--- PROMPT ---
Among the lines below, count those that include "области", and state the count alone.

++++ DATA SHOWN

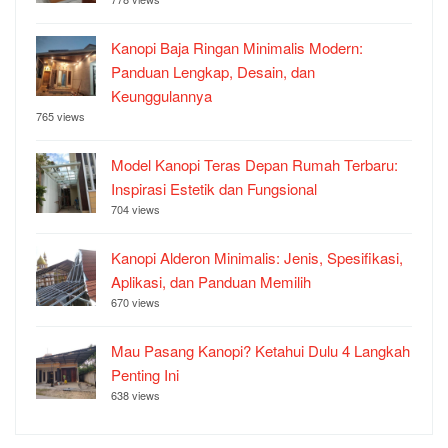
Kanopi Baja Ringan Minimalis Modern:
Panduan Lengkap, Desain, dan
Keunggulannya
765 views
Model Kanopi Teras Depan Rumah Terbaru:
Inspirasi Estetik dan Fungsional
704 views
Kanopi Alderon Minimalis: Jenis, Spesifikasi,
Aplikasi, dan Panduan Memilih
670 views
Mau Pasang Kanopi? Ketahui Dulu 4 Langkah
Penting Ini
638 views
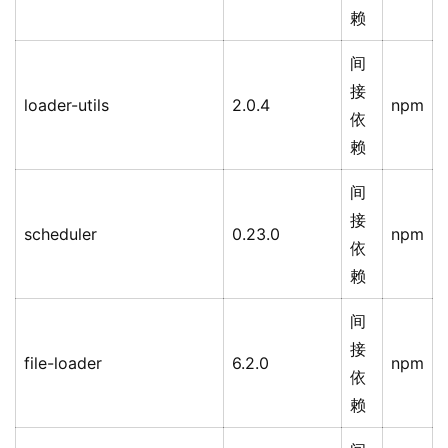
赖
间
接
loader-utils
2.0.4
npm
依
赖
间
接
scheduler
0.23.0
npm
依
赖
间
接
file-loader
6.2.0
npm
依
赖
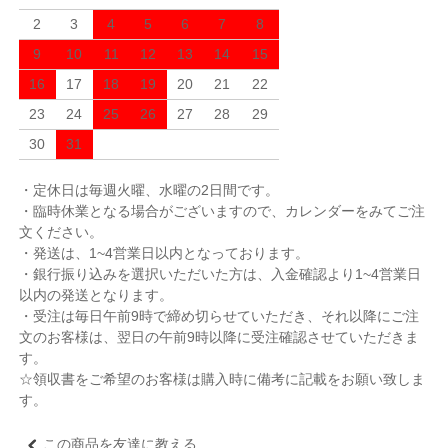
2
3
4
5
6
7
8
9
10
11
12
13
14
15
16
17
18
19
20
21
22
23
24
25
26
27
28
29
30
31
・定休日は毎週火曜、水曜の2日間です。
・臨時休業となる場合がございますので、カレンダーをみてご注
文ください。
・発送は、1~4営業日以内となっております。
・銀行振り込みを選択いただいた方は、入金確認より1~4営業日
以内の発送となります。
・受注は毎日午前9時で締め切らせていただき、それ以降にご注
文のお客様は、翌日の午前9時以降に受注確認させていただきま
す。
☆領収書をご希望のお客様は購入時に備考に記載をお願い致しま
す。
この商品を友達に教える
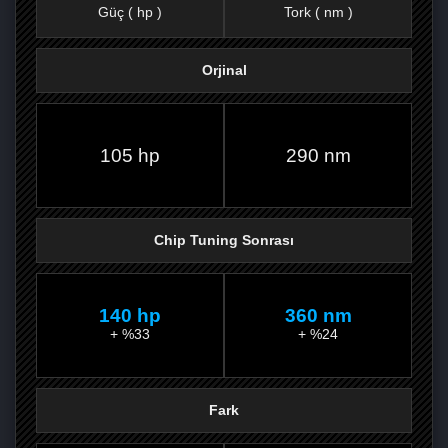
Güç ( hp )
Tork ( nm )
Orjinal
FACEBOOK'TA
TWITTER'DA
GOOGLE
WHATSAPP’TA
105 hp
290 nm
Chip Tuning Sonrası
140 hp
360 nm
+ %33
+ %24
Fark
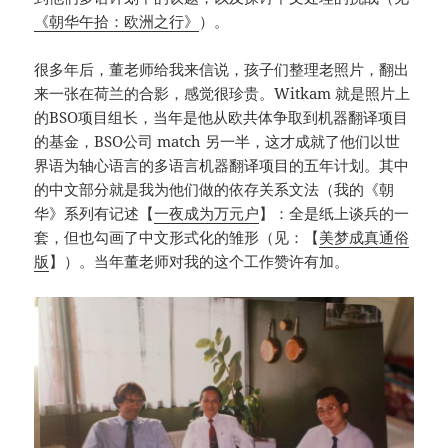
《朝华午拾：欧洲之行》
）。
很多年后，董老师给我来信说，孩子们整理老照片，翻出
来一张在荷兰的合影，感觉很珍贵。Witkam 就是照片上
的BSO项目组长，当年是他从欧共体争取到机器翻译项目
的基金，BSO公司 match 另一半，这才成就了他们以世
界语为轴心语言的多语言机器翻译项目的五年计划。其中
的中文部分就是我为他们做的依存关系文法（我的《朝
华》系列有记述【
一夜成为万元户
】：全是纸上谈兵的一
套，但也勾画了中文形式化的雏形（见：【
美梦成真通俗
版
】）。当年董老师对我的这个工作赞许有加。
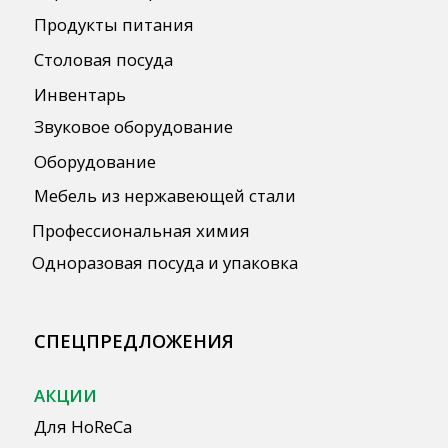
данных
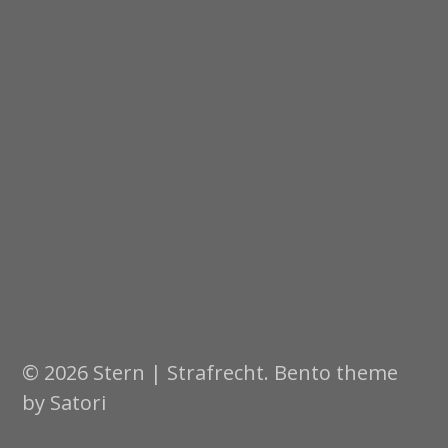
© 2026 Stern | Strafrecht. Bento theme
by Satori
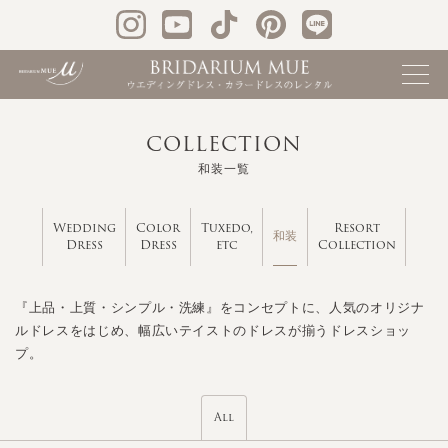
COLLECTION
和装一覧
Wedding
Color
Tuxedo,
Resort
和装
Dress
Dress
etc
Collection
『上品・上質・シンプル・洗練』をコンセプトに、人気のオリジナ
ルドレスをはじめ、幅広いテイストのドレスが揃うドレスショッ
プ。
All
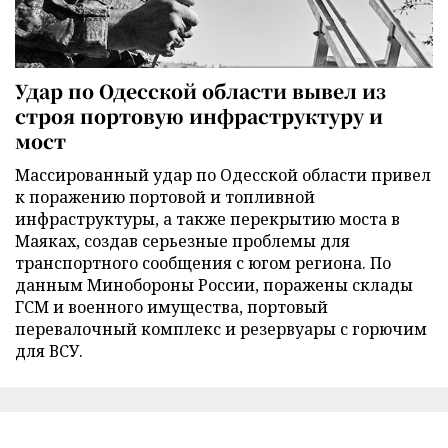
Удар по Одесской области вывел из
строя портовую инфраструктуру и
мост
Массированный удар по Одесской области привел
к поражению портовой и топливной
инфраструктуры, а также перекрытию моста в
Маяках, создав серьезные проблемы для
транспортного сообщения с югом региона. По
данным Минобороны России, поражены склады
ГСМ и военного имущества, портовый
перевалочный комплекс и резервуары с горючим
для ВСУ.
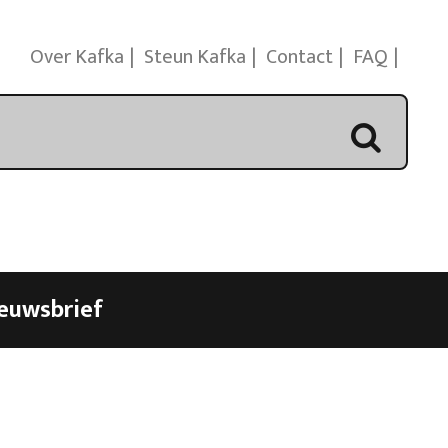
Over Kafka
Steun Kafka
Contact
FAQ
euwsbrief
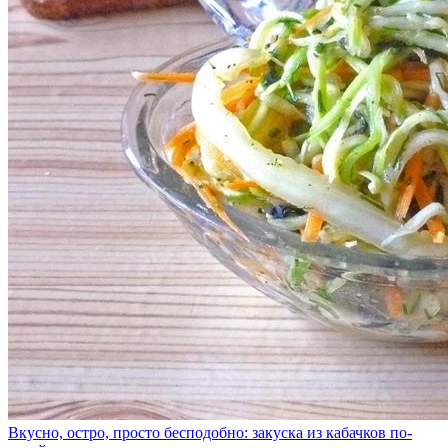
Вкусно, остро, просто бесподобно: закуска из кабачков по-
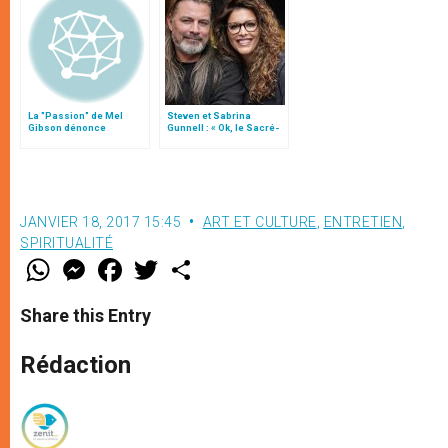
La "Passion" de Mel
Steven et Sabrina
Gibson dénonce
Gunnell : « Ok, le Sacré-
l’oppression et la
Cœur veut son film ! »
violence
JANVIER 18, 2017 15:45
ART ET CULTURE
,
ENTRETIEN
,
SPIRITUALITÉ
W
M
F
T
S
h
e
a
w
h
a
s
c
i
a
t
s
e
t
r
Share this Entry
s
e
b
t
e
A
n
o
e
p
g
o
r
Rédaction
p
e
k
r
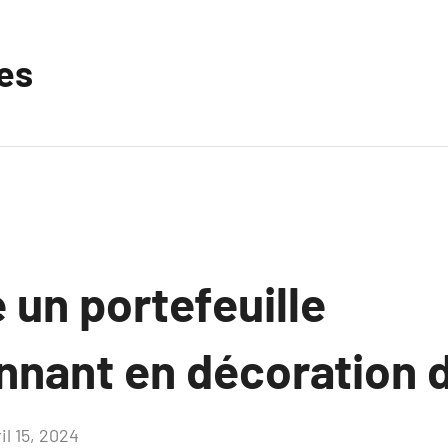
les
 un portefeuille
nant en décoration d’
il 15, 2024
Aucun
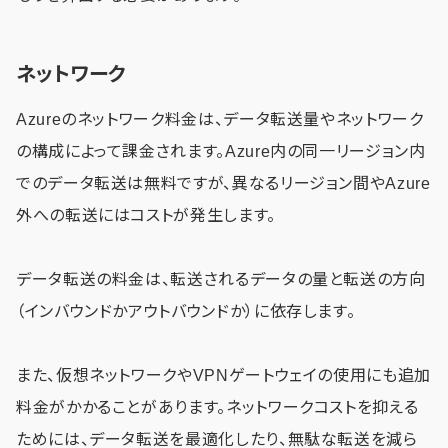
ネットワーク
Azureのネットワーク料金は、データ転送量やネットワーク
の構成によって課金されます。Azure内の同一リージョン内
でのデータ転送は無料ですが、異なるリージョン間やAzure
外への転送にはコストが発生します。
データ転送の料金は、転送されるデータの量と転送の方向
（インバウンドかアウトバウンドか）に依存します。
また、仮想ネットワークやVPNゲートウェイの使用にも追加
料金がかかることがあります。ネットワークコストを抑える
ためには、データ転送を最適化したり、無駄な転送を減ら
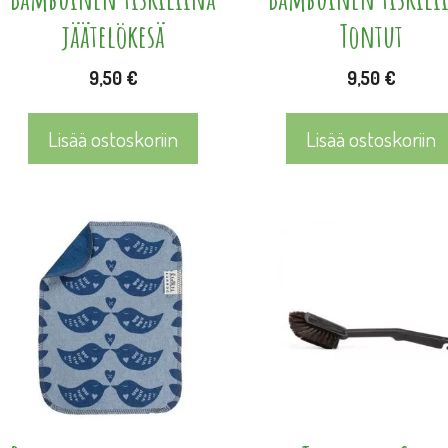
jäätelökesä
Tontut
9,50
€
9,50
€
Lisää ostoskoriin
Lisää ostoskoriin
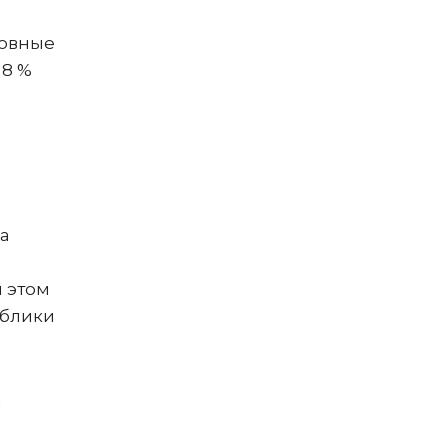
новные
 8 %
на
и этом
ублики
а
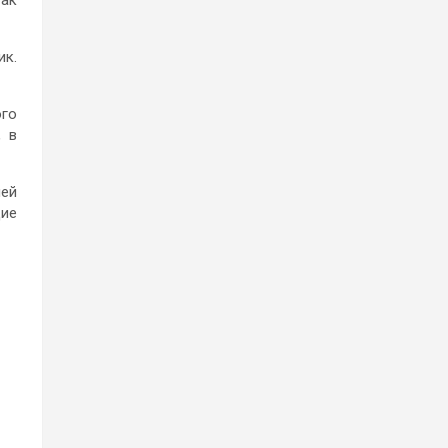
ик.
ого
, в
ней
дие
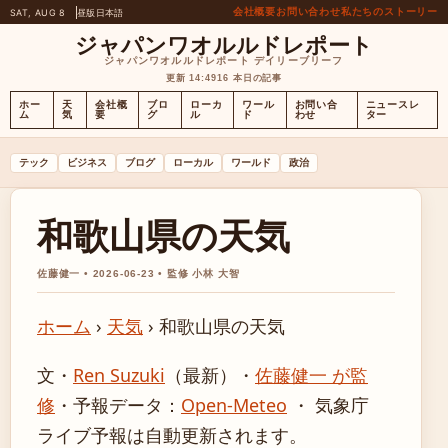
会社概要
お問い合わせ
私たちのストーリー
SAT, AUG 8
昼版
日本語
ジャパンワオルルドレポート
ジャパンワオルルドレポート デイリーブリーフ
更新 14:49
16 本日の記事
ホー
天
会社概
ブロ
ローカ
ワール
お問い合
ニュースレ
ム
気
要
グ
ル
ド
わせ
ター
テック
ビジネス
ブログ
ローカル
ワールド
政治
和歌山県の天気
佐藤健一 • 2026-06-23 • 監修 小林 大智
ホーム
›
天気
›
和歌山県の天気
文・
Ren Suzuki
（最新）
・
佐藤健一 が監
修
・
予報データ：
Open-Meteo
・ 気象庁
ライブ予報は自動更新されます。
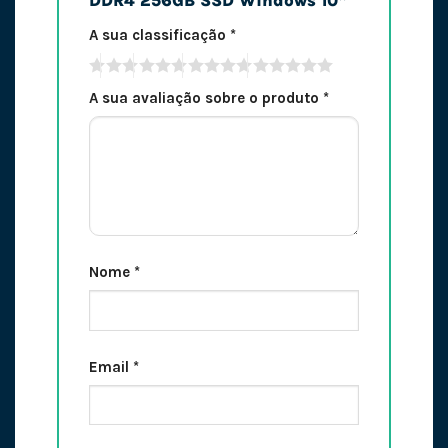
DDR4 256GB SSD Windows 10”
A sua classificação
*
A sua avaliação sobre o produto
*
Nome
*
Email
*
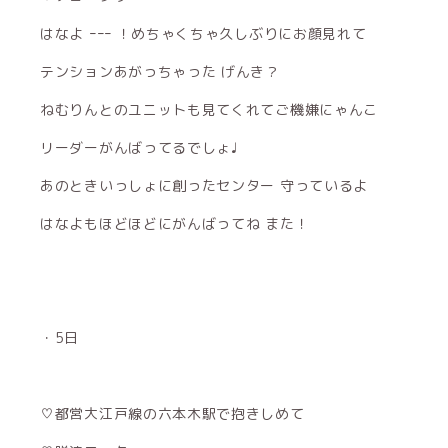
はなよ ｰｰｰ ！めちゃくちゃ久しぶりにお顔見れて
テンションあがっちゃった げんき？
ねむりんとのユニットも見てくれてご機嫌にゃんこ
リーダーがんばってるでしょ♩
あのときいっしょに創ったセンター 守っているよ
はなよもほどほどにがんばってね また！
・5日
♡都営大江戸線の六本木駅で抱きしめて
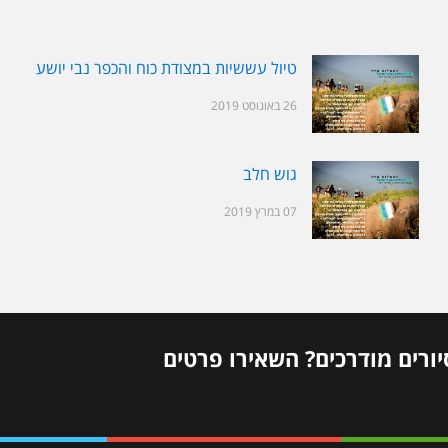
טיול עששיות במצודת כוח והכפר נבי יושע
26 באוגוסט 2019
גוש חלב
07 במרץ 2019
יורים מודרכים? השאירו פרטים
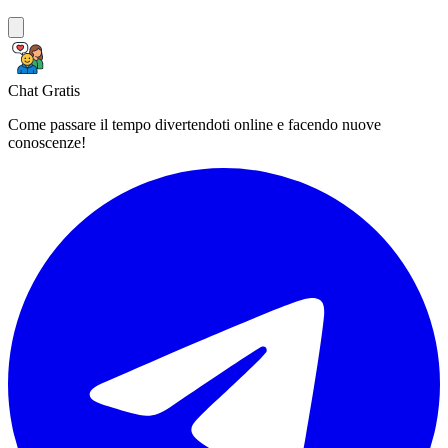
Chat Gratis
Come passare il tempo divertendoti online e facendo nuove
conoscenze!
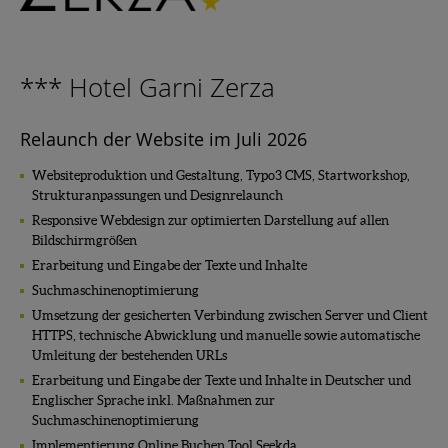
*** Hotel Garni Zerza
Relaunch der Website im Juli 2026
Websiteproduktion und Gestaltung, Typo3 CMS, Startworkshop,
Strukturanpassungen und Designrelaunch
Responsive Webdesign zur optimierten Darstellung auf allen
Bildschirmgrößen
Erarbeitung und Eingabe der Texte und Inhalte
Suchmaschinenoptimierung
Umsetzung der gesicherten Verbindung zwischen Server und Client
HTTPS, technische Abwicklung und manuelle sowie automatische
Umleitung der bestehenden URLs
Erarbeitung und Eingabe der Texte und Inhalte in Deutscher und
Englischer Sprache inkl. Maßnahmen zur
Suchmaschinenoptimierung
Implementierung Online Buchen Tool Seekda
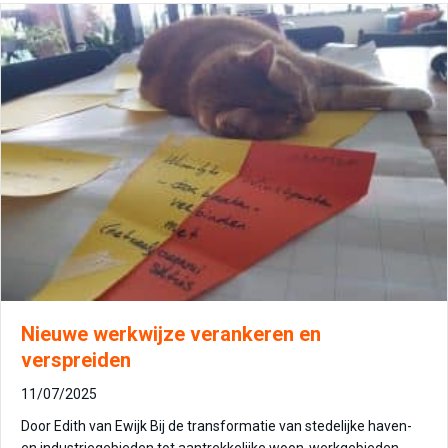
Nieuwe werkwijze verankeren en
verspreiden
11/07/2025
Door Edith van Ewijk Bij de transformatie van stedelijke haven-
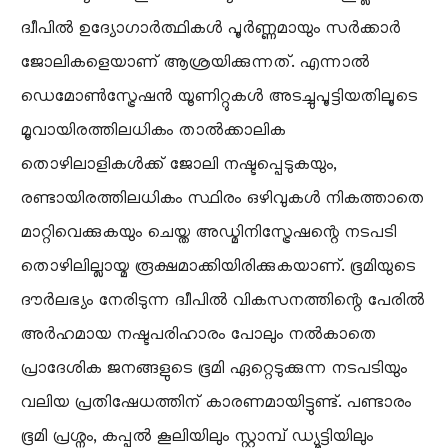
ദ്വീപിൽ ഉദ്യോഗാർത്ഥികൾ പൂർണ്ണമായും സർക്കാർ
ജോലികളെയാണ് ആശ്രയിക്കുന്നത്. എന്നാൽ
ഡെമോൺസ്ട്രേഷൻ യൂണിറ്റുകൾ അടച്ചുപൂട്ടിയതിലൂടെ
മൂവായിരത്തിലധികം താൽക്കാലിക
തൊഴിലാളികൾക്ക് ജോലി നഷ്ടപ്പെടുകയും,
രണ്ടായിരത്തിലധികം സ്ഥിരം ഒഴിവുകൾ നികത്താതെ
മാറ്റിവെക്കുകയും ചെയ്ത അഡ്മിനിസ്ട്രേഷന്റെ നടപടി
തൊഴിലില്ലായ്മ രൂക്ഷമാക്കിയിരിക്കുകയാണ്. ഭൂമിയുടെ
ദൗർലഭ്യം നേരിടുന്ന ദ്വീപിൽ വികസനത്തിന്റെ പേരിൽ
അർഹമായ നഷ്ടപരിഹാരം പോലും നൽകാതെ
പ്രാദേശിക ജനങ്ങളുടെ ഭൂമി ഏറ്റെടുക്കുന്ന നടപടിയും
വലിയ പ്രതിഷേധത്തിന് കാരണമായിട്ടുണ്ട്. പണ്ടാരം
ഭൂമി പ്രശ്നം, കപ്പൽ കൂലിയിലും സ്റ്റാമ്പ് ഡ്യൂട്ടിയിലും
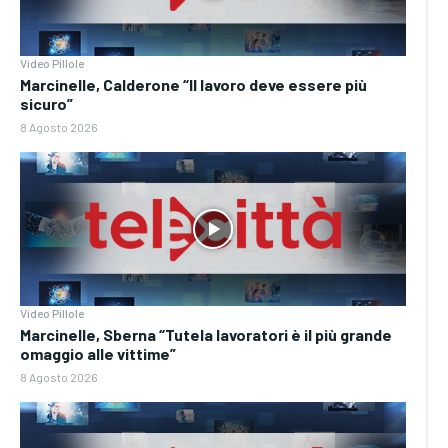
Video Pillole
Marcinelle, Calderone “Il lavoro deve essere più
sicuro”
8 Agosto 2026
Video Pillole
Marcinelle, Sberna “Tutela lavoratori è il più grande
omaggio alle vittime”
8 Agosto 2026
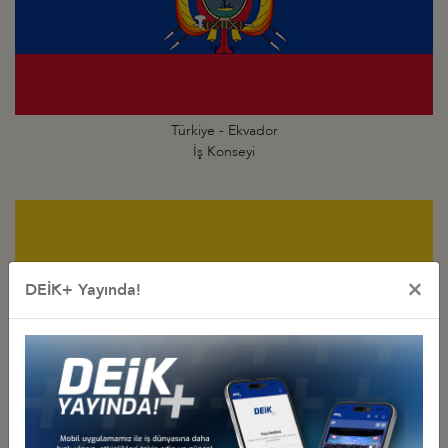
Türkiye - Ekvador
İş Konseyi
×
DEİK+ Yayında!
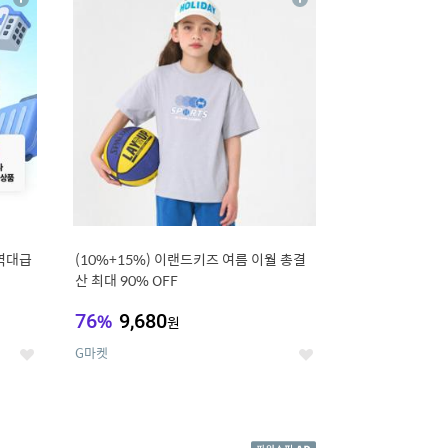
상
상
세
세
역대급
(10%+15%) 이랜드키즈 여름 이월 총결
산 최대 90% OFF
76
%
9,680
원
G마켓
좋
좋
아
아
요
요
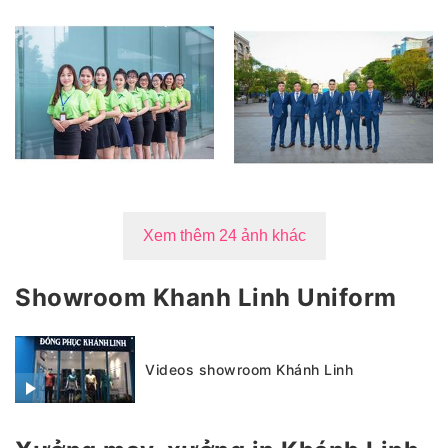
Xem thêm 24 ảnh khác
Showroom Khanh Linh Uniform
Videos showroom Khánh Linh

++++++++

--- SOLUTION TO THIS TASK ---
2